[main] mlp weight prefetch in Qwen Dense Models (#2816)

### What this PR does / why we need it? This PR prefetchs the weight of mlp layers in Qwen Dense Models to optimize the performance in Decode phase mainly. ### Does this PR introduce _any_ user-facing change? No. ### How was this patch tested? CI passed with new added/existing test. - vLLM version: main - vLLM main: a1213fae5f Signed-off-by: rjg-lyh <1318825571@qq.com> Co-authored-by: Shuming19 <313093131@qq.com>
2025-09-11 21:20:09 +08:00
parent c3c2221503
commit 0005479b9c
17 changed files with 313 additions and 24 deletions
--- a/vllm_ascend/ascend_forward_context.py
+++ b/vllm_ascend/ascend_forward_context.py
@@ -66,7 +66,9 @@ def set_ascend_forward_context(
        moe_comm_method: str = "",
        num_actual_tokens: Optional[int] = None,
        aclgraph_runtime_mode: CUDAGraphMode = CUDAGraphMode.NONE,
-        batch_descriptor: Optional[BatchDescriptor] = None):
+        batch_descriptor: Optional[BatchDescriptor] = None,
+        prefetch_stream: torch.npu.Stream = None,
+        model_instance: torch.nn.Module = None):
    """A context manager that stores the current forward context,
    can be attention metadata, etc.
________________________
Task list:
• 1. According to the commit description on MLP weight prefetch, which phase's performance does this change mainly optimize?
• 2. Extend the MLP weight prefetch commit diff past its final line with the code that would plausibly come next.

Data extract:
________________________
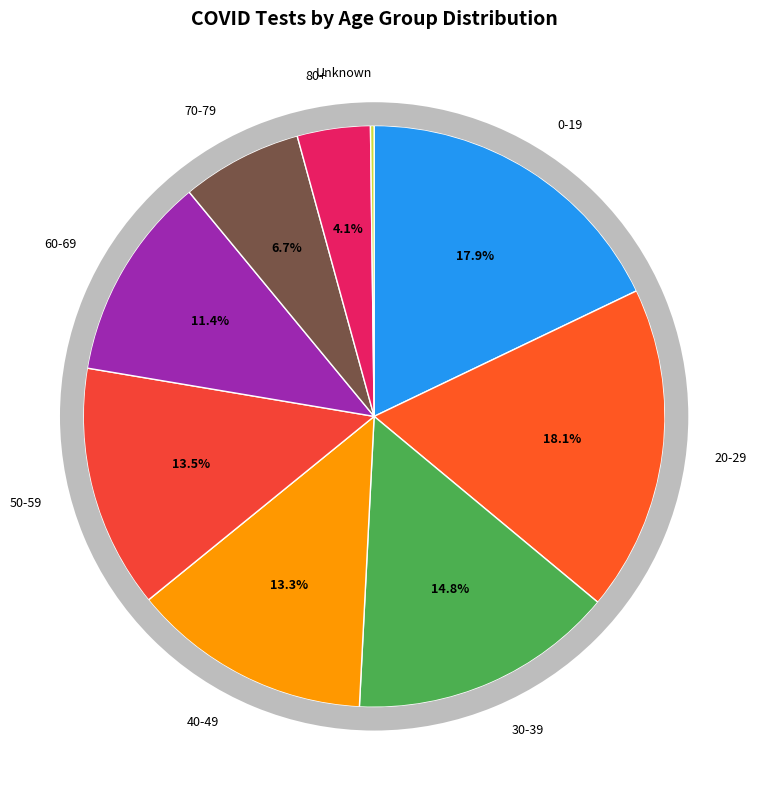

Count the number of slices in the pie.

9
________________________
Responses:
• 1. The Decode phase.

• 2.
    We add some additional param into forward_context.
@@ -108,7 +110,8 @@ def set_ascend_forward_context(
        # Currently, it is an empirical value. In normal scenarios, if the concurrency exceeds this threshold,
        # the performance benefits can be maximized. Conversely, if the concurrency is below the threshold,
        # the performance may degrade due to the switching of communication methods.
-        flashcomm_v1_enabled = envs_ascend.VLLM_ASCEND_ENABLE_FLASHCOMM and \
+        flashcomm_v1_enabled = envs_ascend.VLLM_ASCEND_ENABLE_DENSE_OPTIMIZE and \
+            envs_ascend.VLLM_ASCEND_ENABLE_FLASHCOMM and \
            tp_world_size > 1 and \
            num_tokens is not None and num_tokens > 1000

@@ -122,6 +125,26 @@ def set_ascend_forward_context(
        # set this for rope forward_oot using
        forward_context.is_first_layer = True

+        # set layer_idx to enable optimization features that depend on this information.
+        # This is only applicable to models that contain these necessary attributes.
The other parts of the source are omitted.